Love & War
Okay, so here's an article about U.S. troops exchanging gruesome photos and video from Iraq and Afghanistan for access to internet porn. (Click here for the grisly war material). It reminded me of what Chris Hedges wrote:
The violent breakup of Yugoslavia, which was preceded by economic collapse, began in 1991. lt was the same year that the government decided to permit hard-core sex films to be broadcast on public stations and that the first locally made pornographic film was produced. While the old Communist Yugoslavia did not censor love scenes in its state-run film industry, it condemned pornography as the exploitation of women and banned its production. The first graphic pictures of mutilated and dead from the war, along with the racial diatribes against Muslims and Croats, hit the airwaves at the same time Yugoslavs were allowed to watch porno films. The war was, like the sex films, about the lifting of taboos, about new forms of entertainment to mask the economic and political collapse of Yugoslavia. War and sex were the stimulants to divert a society that was collapsing.
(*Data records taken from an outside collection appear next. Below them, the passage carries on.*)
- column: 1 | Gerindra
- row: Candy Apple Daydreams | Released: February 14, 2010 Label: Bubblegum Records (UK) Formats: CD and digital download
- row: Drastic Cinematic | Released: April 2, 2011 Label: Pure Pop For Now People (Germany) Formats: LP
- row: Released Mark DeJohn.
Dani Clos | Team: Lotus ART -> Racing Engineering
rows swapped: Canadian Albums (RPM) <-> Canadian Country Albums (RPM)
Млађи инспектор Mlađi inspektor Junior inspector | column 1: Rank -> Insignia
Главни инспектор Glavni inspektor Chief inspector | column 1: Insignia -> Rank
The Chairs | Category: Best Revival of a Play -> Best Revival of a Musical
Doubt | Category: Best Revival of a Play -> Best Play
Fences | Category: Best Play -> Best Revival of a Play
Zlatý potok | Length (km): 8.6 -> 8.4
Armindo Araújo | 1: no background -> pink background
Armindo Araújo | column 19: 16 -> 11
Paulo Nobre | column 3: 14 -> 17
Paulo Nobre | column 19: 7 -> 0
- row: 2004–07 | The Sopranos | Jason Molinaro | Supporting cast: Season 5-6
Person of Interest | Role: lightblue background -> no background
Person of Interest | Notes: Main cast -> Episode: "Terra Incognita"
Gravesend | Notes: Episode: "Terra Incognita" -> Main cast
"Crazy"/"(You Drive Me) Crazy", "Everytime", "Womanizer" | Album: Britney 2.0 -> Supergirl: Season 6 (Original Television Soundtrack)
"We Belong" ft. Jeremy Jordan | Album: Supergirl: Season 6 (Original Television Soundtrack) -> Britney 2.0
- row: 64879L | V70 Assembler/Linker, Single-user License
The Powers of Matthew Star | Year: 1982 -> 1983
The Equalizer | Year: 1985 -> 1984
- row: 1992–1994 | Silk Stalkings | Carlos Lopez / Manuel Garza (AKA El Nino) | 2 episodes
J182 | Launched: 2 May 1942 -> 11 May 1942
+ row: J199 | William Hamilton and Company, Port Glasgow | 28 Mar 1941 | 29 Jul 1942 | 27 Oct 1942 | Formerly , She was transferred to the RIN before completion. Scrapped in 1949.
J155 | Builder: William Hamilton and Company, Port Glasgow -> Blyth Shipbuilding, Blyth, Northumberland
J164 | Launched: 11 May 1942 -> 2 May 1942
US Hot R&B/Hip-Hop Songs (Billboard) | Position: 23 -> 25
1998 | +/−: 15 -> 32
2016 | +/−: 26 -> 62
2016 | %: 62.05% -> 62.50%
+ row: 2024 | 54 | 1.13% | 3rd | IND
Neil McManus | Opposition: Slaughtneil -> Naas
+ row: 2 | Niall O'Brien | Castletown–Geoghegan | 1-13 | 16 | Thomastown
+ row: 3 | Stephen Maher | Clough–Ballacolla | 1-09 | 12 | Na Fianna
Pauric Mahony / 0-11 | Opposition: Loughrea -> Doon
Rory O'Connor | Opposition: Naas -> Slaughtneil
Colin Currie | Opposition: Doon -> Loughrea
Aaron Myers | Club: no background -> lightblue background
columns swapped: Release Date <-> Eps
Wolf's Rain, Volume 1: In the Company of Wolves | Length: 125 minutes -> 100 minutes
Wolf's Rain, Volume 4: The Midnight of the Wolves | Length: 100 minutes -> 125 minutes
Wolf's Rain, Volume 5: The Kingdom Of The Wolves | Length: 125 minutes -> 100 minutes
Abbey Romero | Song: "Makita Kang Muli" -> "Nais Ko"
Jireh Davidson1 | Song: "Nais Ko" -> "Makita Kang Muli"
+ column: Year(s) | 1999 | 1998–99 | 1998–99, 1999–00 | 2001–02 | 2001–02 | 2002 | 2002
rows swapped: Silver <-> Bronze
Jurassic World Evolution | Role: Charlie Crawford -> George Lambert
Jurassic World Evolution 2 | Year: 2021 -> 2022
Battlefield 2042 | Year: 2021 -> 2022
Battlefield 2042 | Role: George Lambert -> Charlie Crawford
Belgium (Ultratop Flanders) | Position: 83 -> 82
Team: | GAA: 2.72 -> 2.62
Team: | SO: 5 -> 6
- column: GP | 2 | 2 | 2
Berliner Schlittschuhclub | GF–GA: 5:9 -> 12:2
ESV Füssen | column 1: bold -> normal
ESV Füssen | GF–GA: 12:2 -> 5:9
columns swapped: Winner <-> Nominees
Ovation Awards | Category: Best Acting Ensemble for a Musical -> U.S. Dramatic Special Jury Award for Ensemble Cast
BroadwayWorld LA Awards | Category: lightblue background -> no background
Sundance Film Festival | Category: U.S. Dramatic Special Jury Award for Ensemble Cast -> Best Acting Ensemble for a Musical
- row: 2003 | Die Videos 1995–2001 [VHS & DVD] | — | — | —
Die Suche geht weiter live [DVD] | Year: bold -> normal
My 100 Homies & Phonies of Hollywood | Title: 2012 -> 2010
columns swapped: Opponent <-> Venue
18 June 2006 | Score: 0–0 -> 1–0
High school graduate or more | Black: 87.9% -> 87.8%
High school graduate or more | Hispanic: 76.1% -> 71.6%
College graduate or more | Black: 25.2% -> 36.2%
But maybe I'm wrong to think of the War on Iraq Terror in such terms. After all, everything changed on 9/11 – including human nature. Am I right? You bet I am.


1 Comments:
I don't know that human nature has changed, but this kind of activity seems to happen in wars where the enemy is reduced to inhuman status. American soldiers in Europe couldn't believe it when they found photographs of Eastern Front atrocities on dead Germans, but in the Pacific theatre you had American soldiers making souvenirs out of Japanese skulls, etc. There are similar equally horrible photos from the first Gulf War of dead Iraqis.